Nexus Designs graphic design manager Sally Evans and senior interior designer Karina Harvey travelled to Milan for the Milan Furniture Fair. Reporting for ArchitectureAU, the pair identified several themes, ideas or attitudes that typified their experience and stood out as prevalent at the world’s biggest design event.
We loved the brands that were brave in the way they represented themselves by inviting people to enjoy an associated artwork or experience that seemingly had little to do with their product but was so inspiring and extraordinary that it created huge, positive response purely by association.
Perhaps the best example of this was “New Spring,” a collaboration between London’s Studio Swine and fashion label Cos set inside a disused 1930s cinema. It was a multi-sensory experience that began by passing through a heavy dark curtain after being given a black glove that you would need to interact with what was inside.
The installation was sheer joy and wonder. It was whimsical, but also deeply moving because you were allowed to experience something beautiful and fun with no direct branding involved.
By comparison, Minotti presented a more typical showroom-style series of room sets with no attempt at artistic representation, but they showed such confidence in letting their products speak for themsevles because there was no need to plaster their brand over everything. Indeed there was very little of this by the big players, which was very refreshing.
These examples, which may seem a bit extreme when you consider the marketing climate we have in Australia, show that respect for a client’s intelligence is high in Europe.
Collaborations were a standout at Milan Design Week. The most striking, memorable and possibly those with most conceptual depth came from a product or brand putting faith in a designer or artist. The result was often a creative installation or product offering that seemed to have fewer boundaries than usual and consequently engaged and inspired on a fresh and unexpected level.
An attitude of sharing and continually producing new work and new concepts was evident, for example, in Jaime Hayon’s multiple contributions to displays by Caesarstone, Wittmann, Fritz Hansen, Magis and Nanimarquina.
A noticeable element of many presentations was the use of projections and screen-based visuals to complement a product display.
During a week that runs at a hundred miles an hour, where you are firing on pure inspiration rather than energy, it takes something special to draw you in and capture your undivided attention. But when it does, it has the ability to gift you with experience and memory.
The commonality to these moments was the use of technology, but not as you may think. It wasn’t iPads or interactive games or in-your-face content, but slow visuals that supported products, projections that enhanced experiences or alternating loops that made us stop in our tracks in order to experience the whole thing that really worked.
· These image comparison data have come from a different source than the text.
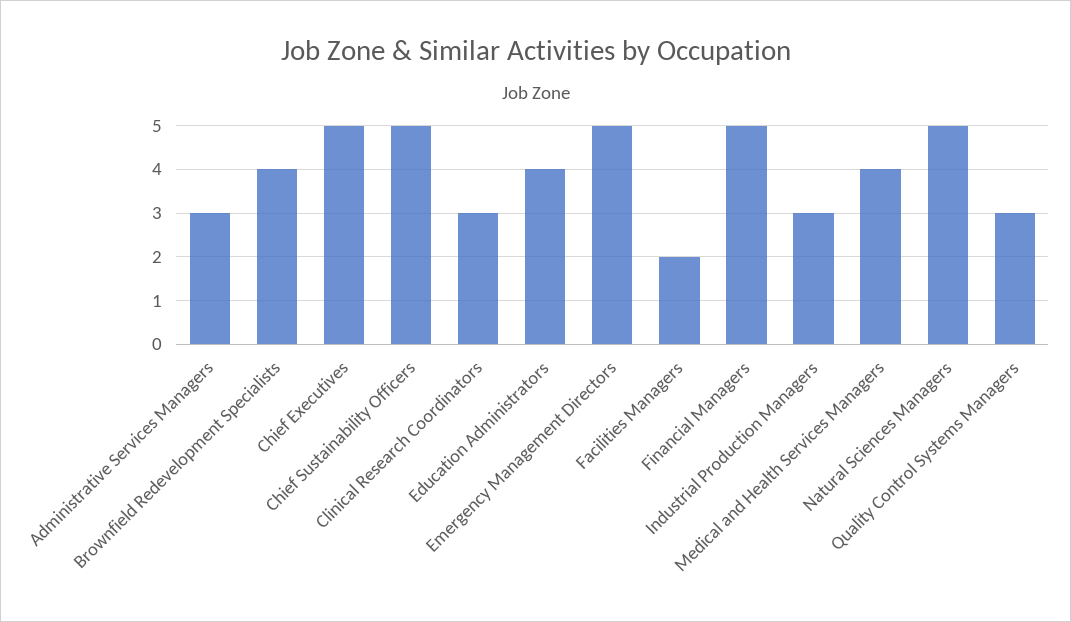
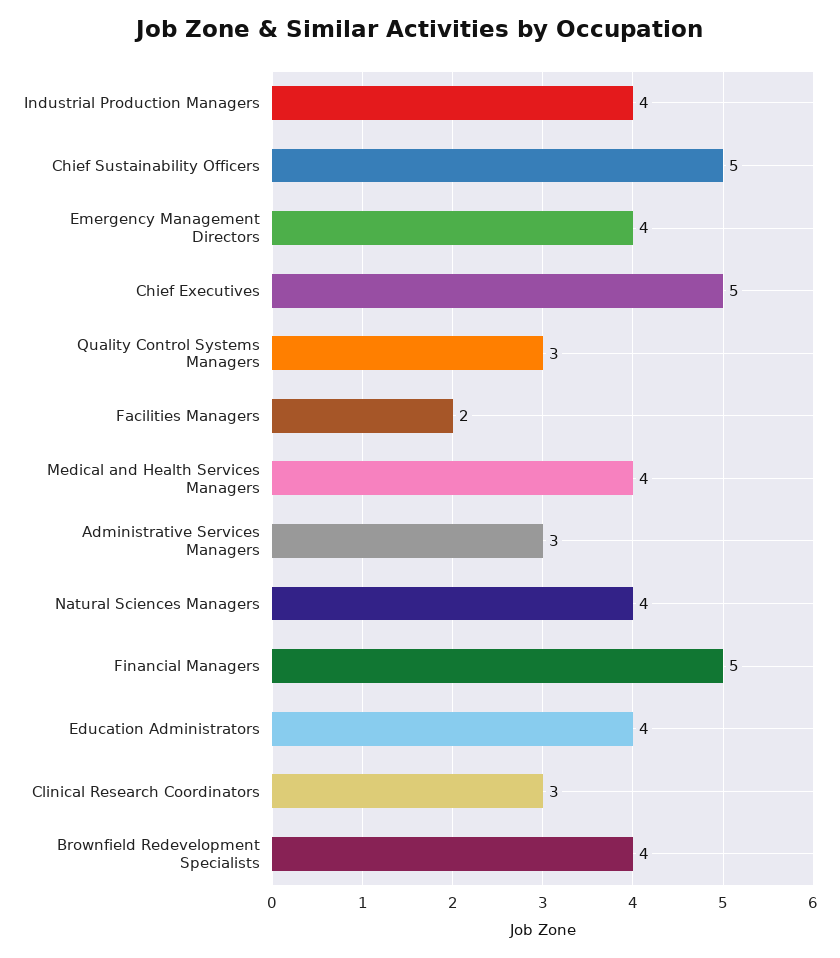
  {
    "Administrative Services Managers": 3,
    "Brownfield Redevelopment Specialists": 4,
    "Chief Executives": 5,
    "Chief Sustainability Officers": 5,
    "Clinical Research Coordinators": 3,
    "Education Administrators": 4,
-   "Emergency Management Directors": 5,
+   "Emergency Management Directors": 4,
    "Facilities Managers": 2,
    "Financial Managers": 5,
-   "Industrial Production Managers": 3,
+   "Industrial Production Managers": 4,
    "Medical and Health Services Managers": 4,
-   "Natural Sciences Managers": 5,
+   "Natural Sciences Managers": 4,
    "Quality Control Systems Managers": 3
  }

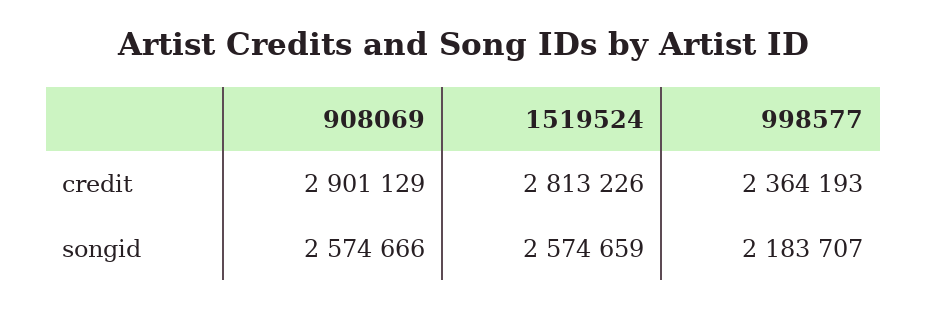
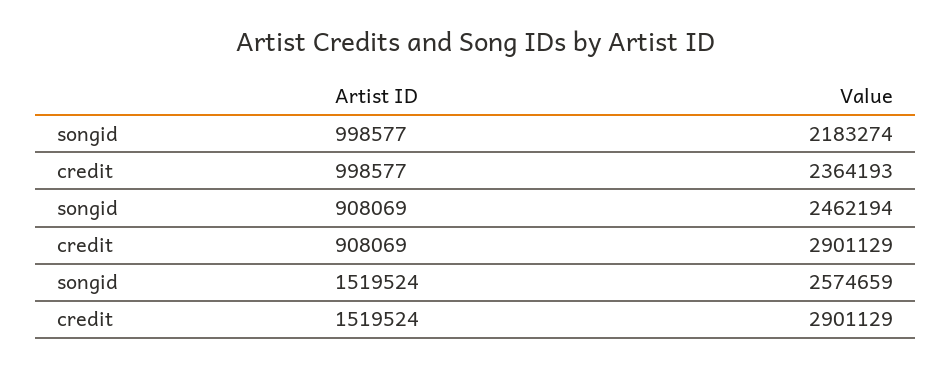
  {
    "908069": {
      "credit": 2901129,
-     "songid": 2574666
+     "songid": 2462194
    },
    "1519524": {
-     "credit": 2813226,
+     "credit": 2901129,
      "songid": 2574659
    },
    "998577": {
      "credit": 2364193,
-     "songid": 2183707
+     "songid": 2183274
    }
  }

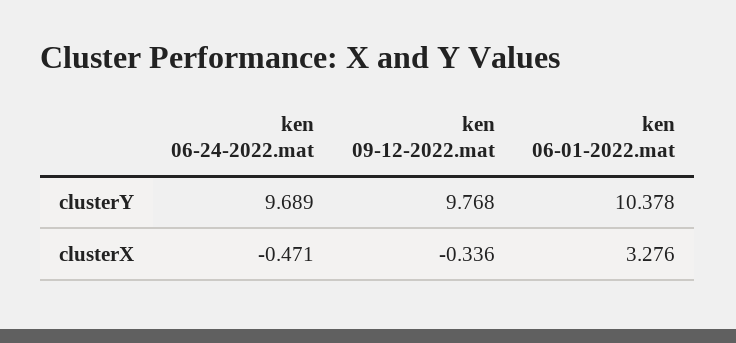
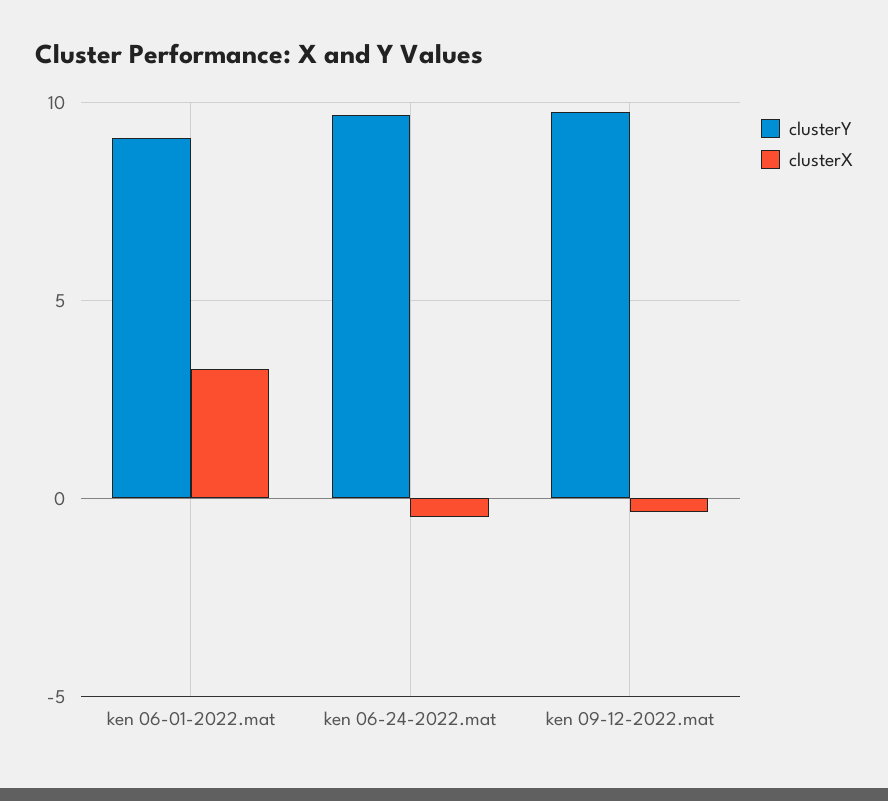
  {
    "clusterY": {
      "ken 06-24-2022.mat": 9.689,
      "ken 09-12-2022.mat": 9.768,
-     "ken 06-01-2022.mat": 10.378
+     "ken 06-01-2022.mat": 9
    },
    "clusterX": {
      "ken 06-24-2022.mat": -0.471,
      "ken 09-12-2022.mat": -0.336,
      "ken 06-01-2022.mat": 3.276
    }
  }

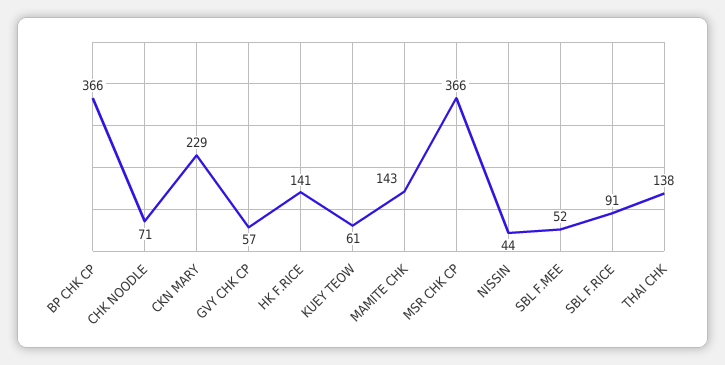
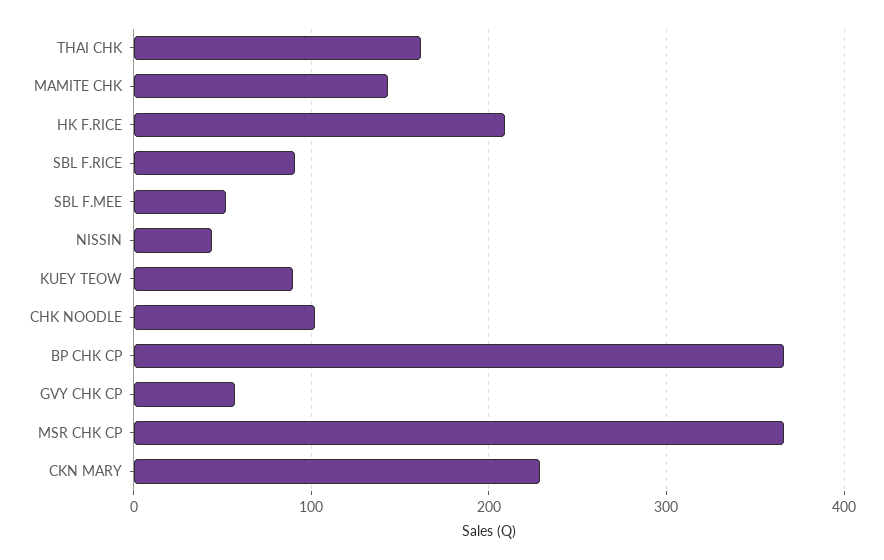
  {
    "BP CHK CP": 366,
-   "CHK NOODLE": 71,
+   "CHK NOODLE": 100,
    "CKN MARY": 229,
    "GVY CHK CP": 57,
-   "HK F.RICE": 141,
+   "HK F.RICE": 210,
-   "KUEY TEOW": 61,
+   "KUEY TEOW": 90,
    "MAMITE CHK": 143,
    "MSR CHK CP": 366,
    "NISSIN": 44,
    "SBL F.MEE": 52,
    "SBL F.RICE": 91,
-   "THAI CHK": 138
+   "THAI CHK": 160
  }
“Perhaps the biggest stop-me-in-my-tracks moment was inside the Flos stand at Euroluce (the lighting show) when I turned a corner to see Formafantasmas’ “Blush” lamp, which projects a shifting rainbow onto the wall behind it by simply throwing light through diachronic glass,” said Karina Harvey. “It was so mesmerizing I was able to completely zone out into our own world in the middle of one of the busiest stands.”
However, Sally Evans disagreed. “The Blush lamp didn’t do anything much for me actually,” she said. “For me it would be Light Dew by Marco Porpora for Ariostea. ”
The main show out at the Fieramilano showgrounds is truly impressive. It is as everyone else before us has noted: phenomenally huge. It’s unbelievable that so many of the world’s best products are in one place and consequently quite overwhelming due to its sheer size and eventual assault on the senses.
In contrast, the installations, exhibitions, collaborations and showrooms of the Fuorisalone spread around central Milan were much more experimental. This could be seen as oversimplifying it but the product displays at the showgrounds seem most appropriate if you are attending to source new products, whereas the city is all about inspiring you to think about products in a new way.
When you are exposed to so much design-related content in a short space of time, you feel a sense of openness to your mind and you end each day with a renewed sense of inspiration. Although you are following a map, and usually a schedule, the beauty of the fair is that multiple times a day you will stumble across something you didn’t plan for. It takes you by surprise and lingers in your mind.
Trends are more like observed similarities, more along the lines of influence rather than following a stream of something. That’s the way designers would like to think of themselves as well, that we can be influenced by our observations and surroundings but don’t tend to follow the crowd merely for the sake of being “on trend.”
Manufacturers, on the other hand need to be aware of what these “preferred similarities” are in the design consciousness because they are the ones who must provide the designers with what they need to create a new vision. They must have the awareness, forethought and ability to either be on-trend or, even better, set that trend themselves with new innovations and re-imaginings of their own. This somewhat symbiotic relationship can only be enhanced by more close collaboration between product manufacturing companies and designers through collaboration and communication.